PAGE TEXT =>

◇ ◇ ◇

Cape Town – South Africa’s new wind power industry is booming, courtesy of government support through its renewable energy procurement programme.

And while communities living alongside wind farms stand to benefit hugely, getting the right mechanisms in place to ensure that mandatory benefits accrue to affected communities is the “Holy Grail” of the burgeoning industry.

This was the word from the SA Wind Energy Association (Sawea), to coincide with Global Energy Day that was celebrated on Sunday.

Global Wind Day, inaugurated in 2007 under the name Wind Day, is organised by the European Wind Energy Association and the Global Wind Energy Council and aims to coordinate events and information-sharing by national wind energy associations and companies.

In its assessment, Sawea said South Africa had an “impressive” wind energy development programme, thanks to the government’s renewable energy independent power producers’ procurement programme that involved private investors bidding competitively to build wind farms and sell the power to Eskom.

In 2011 there were eight wind turbines in the country but today five wind farms were in full operation, 15 more were under construction and a further seven were about to reach financial closure. Together, these would provide 1 983 megawatts of power to the national grid.

The industry could also “proudly highlight” the billions in benefits that would accrue to neighbouring communities from wind farms, Sawea said.

The procurement system was designed to ensure that each utility-scale wind farm invested a percentage of its revenue in socio-economic development – and in some cases enterprise development – in the surrounding area. Collectively, wind farms already built or in the pipeline would invest over R5 billion from their revenue into socio-economic and enterprise development over the next 20 years.

In addition, a shareholding of 5 percent to 40 percent in each wind farm had to be allocated to an entity representing local residents within a 50km radius, and the revenue percentage and dividends from the shares in the farm would benefit the local economies and residents over the 20-year life of the wind farms.

◇ ◇ ◇

DATA PROVIDED =>
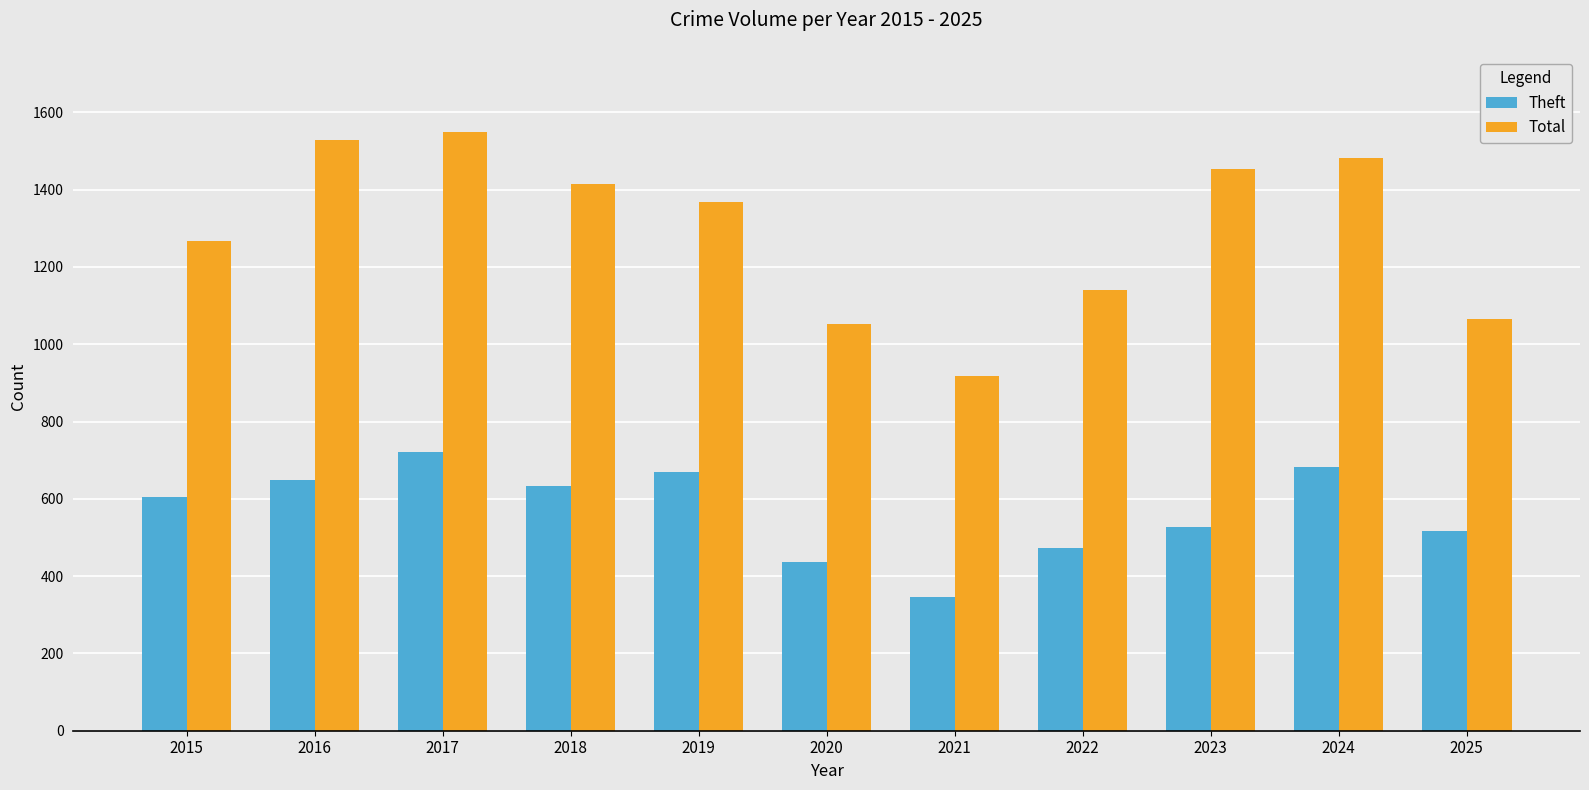

Which series has the largest total across all categories?

Total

◇ ◇ ◇

INSTRUCTIONS FOR THE TASK => In the article on South Africa's wind power industry, turn the paragraph beginning "In 2011 there were eight wind turbines" into a short bulleted list that keeps its main figures.

EXPECTED OUTPUT =>
- 2011: eight wind turbines in the country
- Today: five wind farms in full operation
- 15 more wind farms under construction
- Seven more about to reach financial closure
- Together, these would supply 1 983 megawatts to the national grid